Lors de la création de l'Union Européenne (ou plutôt de son ancêtre, la CECA, puis la CEE), on a défini les frontières de l'Europe ainsi : au sud, la mer Méditerranée, à l'ouest, l'océan Atlantique, au nord la mer du nord, et à l'est, l'Oural. Mais la question n'était pas primordiale à l'époque. Puis les adhésions se sont succédées, et nous sommes maintenant 27 (on peut le dire, ce sera le cas dans moins de deux semaines !). Désormais, l'Union Européenne se rapproche des frontières de l'Europe géographique stricte, et ne sait plus vraiment où s'arrêter. Certains pays, hors de l'Europe, souhaiteraient entrer dans l'UE. La Turquie est première sur la liste, et certainement la plus à même d'y parvenir.
Turquie ou non ?
La question est redondante ces dernières semaines, avec la perspective de l'élargissement à la Roumanie et la Bulgarie. Avec ces deux nouveaux entrants, nous allons (enfin !) relier la Grèce au reste de l'Union Européenne. Mais une frontière plus franche se forme aussi avec la Turquie.
La Turquie est-elle dans l'Europe (géographique) ou dans le Moyen-Orient ? Cette interrogation est insolvable. Istanbul, qui est une des plus grandes villes de Turquie, se trouve bien en Europe, mais 95 % du territoire reste au Moyen-Orient. Mais cette question n'est qu'un subterfuge. En fait, savoir si la Turquie fait ou non partie du Moyen-Orient n'avancera pas le débat. Chypre, qui est entrée dans l'Union en 2004, est une île très proche du Moyen-Orient, et même, très certainement, fait partie de cette région. Pourtant, nous l'avons acceptée. C'est l'histoire commune de Chypre et des pays de l'Union qui a primé. Alors qu'en est-il de l'histoire turque ?
Le monde turc a été (et est toujours !) très présent en Europe, principalement alors que l'empire Ottoman s'étendait sur les Balkans, qui sont en phase d'entrer entièrement dans l'UE. De nombreux échanges commerciaux ont été établis entre les pays de l'Union et la Turquie, notamment puisqu'elle est un passage obligatoire pour accéder au monde oriental.
Pourquoi refuser un pays qui est intimement lié à l'Europe d'aujourd'hui ?

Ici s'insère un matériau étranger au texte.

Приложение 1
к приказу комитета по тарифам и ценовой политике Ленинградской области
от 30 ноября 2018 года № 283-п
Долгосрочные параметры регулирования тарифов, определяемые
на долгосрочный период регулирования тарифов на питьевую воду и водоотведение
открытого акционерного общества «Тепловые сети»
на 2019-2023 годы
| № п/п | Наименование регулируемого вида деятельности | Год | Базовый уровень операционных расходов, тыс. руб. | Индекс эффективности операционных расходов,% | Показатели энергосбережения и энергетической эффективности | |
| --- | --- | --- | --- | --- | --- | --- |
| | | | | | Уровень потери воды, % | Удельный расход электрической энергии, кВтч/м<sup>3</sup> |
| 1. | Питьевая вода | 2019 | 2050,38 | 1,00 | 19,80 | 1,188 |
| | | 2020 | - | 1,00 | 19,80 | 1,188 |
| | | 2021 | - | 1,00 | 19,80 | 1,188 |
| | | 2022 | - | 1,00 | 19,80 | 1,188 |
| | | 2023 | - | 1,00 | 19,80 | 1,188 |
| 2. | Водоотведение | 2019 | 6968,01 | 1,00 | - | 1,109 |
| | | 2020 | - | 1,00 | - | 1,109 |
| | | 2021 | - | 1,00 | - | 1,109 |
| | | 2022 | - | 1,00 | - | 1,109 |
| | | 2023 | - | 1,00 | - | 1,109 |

La raison est stratégique. Qui dit stratégie, parle des États-Unis, incontournables sur la scène internationale. En plus d'être liée à l'Europe, la Turquie l'est avec les USA. Ces derniers appuient d'ailleurs fortement sa candidature à l'Union Européenne, afin de prendre pied dans les institutions de Bruxelles. Les Étasuniens ont déjà plusieurs collaborateurs au sein de l'Union, et pas des moindres : la Grande-Bretagne, par exemple, mais aussi plusieurs pays de l'Est, bien que leur fidélité soit encore à prouver.

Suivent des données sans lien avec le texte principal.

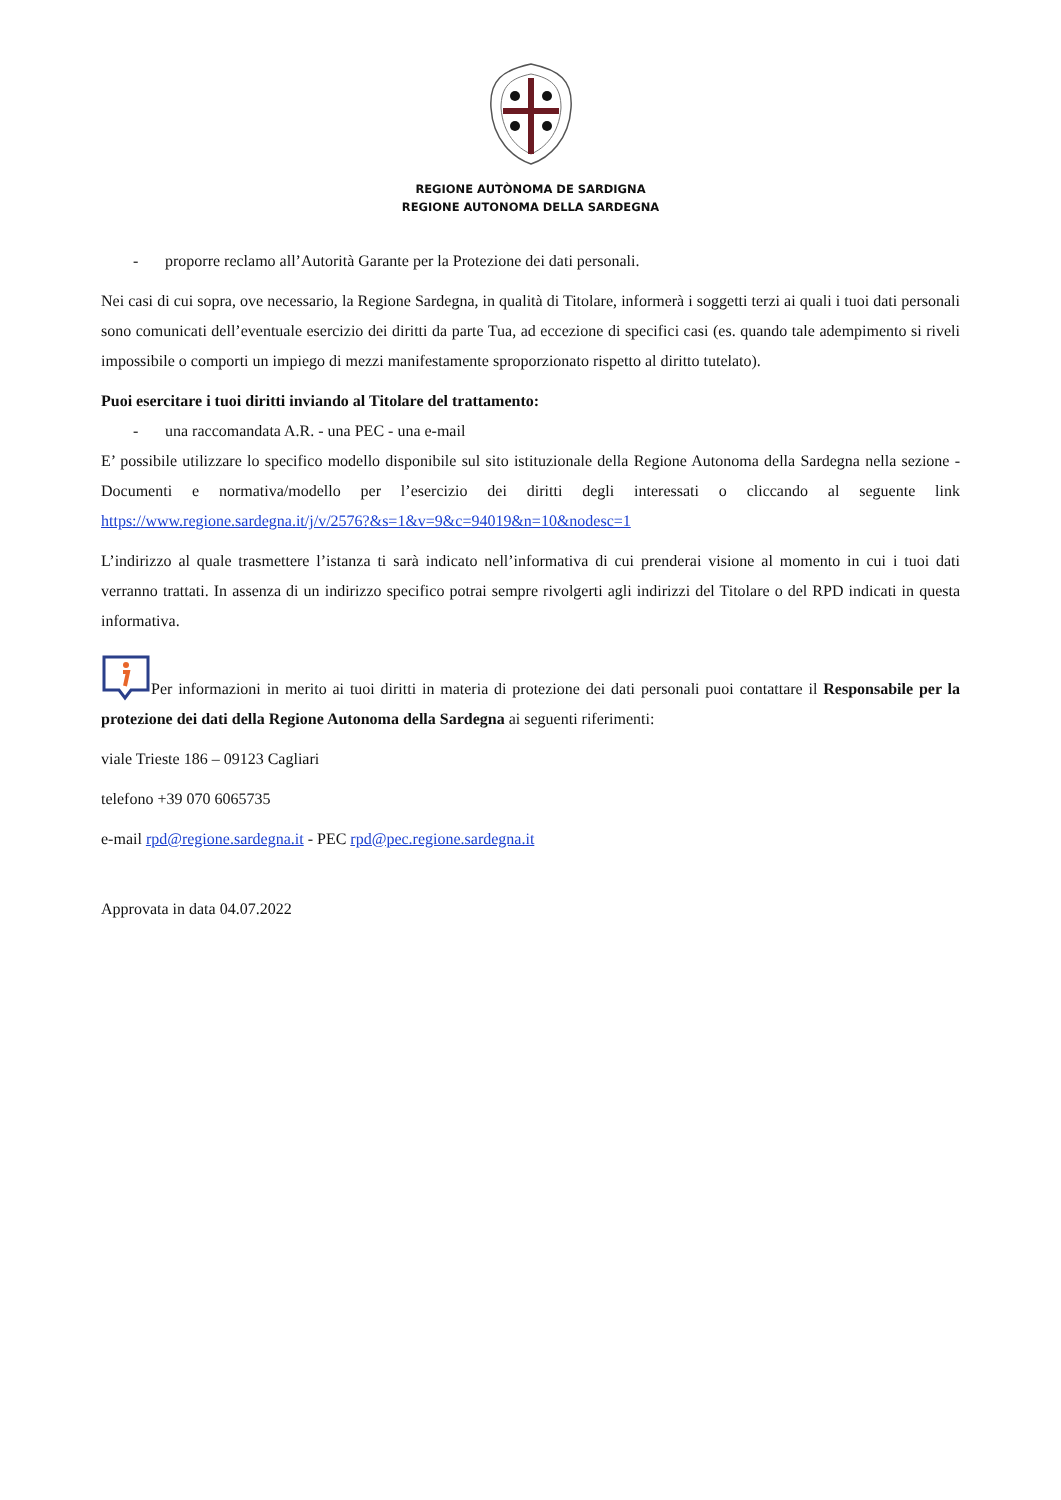REGIONE AUTÒNOMA DE SARDIGNA
REGIONE AUTONOMA DELLA SARDEGNA
- proporre reclamo all’Autorità Garante per la Protezione dei dati personali.
Nei casi di cui sopra, ove necessario, la Regione Sardegna, in qualità di Titolare, informerà i soggetti terzi ai quali i tuoi dati personali sono comunicati dell’eventuale esercizio dei diritti da parte Tua, ad eccezione di specifici casi (es. quando tale adempimento si riveli impossibile o comporti un impiego di mezzi manifestamente sproporzionato rispetto al diritto tutelato).
Puoi esercitare i tuoi diritti inviando al Titolare del trattamento:
- una raccomandata A.R. - una PEC - una e-mail
E’ possibile utilizzare lo specifico modello disponibile sul sito istituzionale della Regione Autonoma della Sardegna nella sezione - Documenti e normativa/modello per l’esercizio dei diritti degli interessati o cliccando al seguente link https://www.regione.sardegna.it/j/v/2576?&s=1&v=9&c=94019&n=10&nodesc=1
L’indirizzo al quale trasmettere l’istanza ti sarà indicato nell’informativa di cui prenderai visione al momento in cui i tuoi dati verranno trattati. In assenza di un indirizzo specifico potrai sempre rivolgerti agli indirizzi del Titolare o del RPD indicati in questa informativa.
Per informazioni in merito ai tuoi diritti in materia di protezione dei dati personali puoi contattare il Responsabile per la protezione dei dati della Regione Autonoma della Sardegna ai seguenti riferimenti:
viale Trieste 186 – 09123 Cagliari
telefono +39 070 6065735
e-mail rpd@regione.sardegna.it - PEC rpd@pec.regione.sardegna.it
Approvata in data 04.07.2022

Alors les derniers ralentissements dans la procédure d'adhésion de la Turquie ne sont pas une surprise. L'Union Européenne avait l'ambition de créer un nouveau poids contre les États-Unis, et elle paie aujourd'hui les adhésions irresponsables qu'elle a autorisées. Comme la Grande Bretagne, qui, tout sourire à Bruxelles, refuse sans conditions la monnaie unique, défend son grand ami étasunien et milite même à ses côtés pour des questions internationales. Quitte à prendre le contre-pied de l'UE, qui n'osera jamais la sanctionner pour son comportement rebelle mal venu. Par ailleurs, c'est la Grande Bretagne qui a obligé l'Union Européenne à faire entrer Chypre, dans un échange de procédés douteux. Ainsi, elle ouvert la porte à la Turquie, poussant l'Union Européenne à l'accepter, faute de motifs raisonnables contre ce fait, mais surtout la menant lentement vers une déstabilisation inexorable.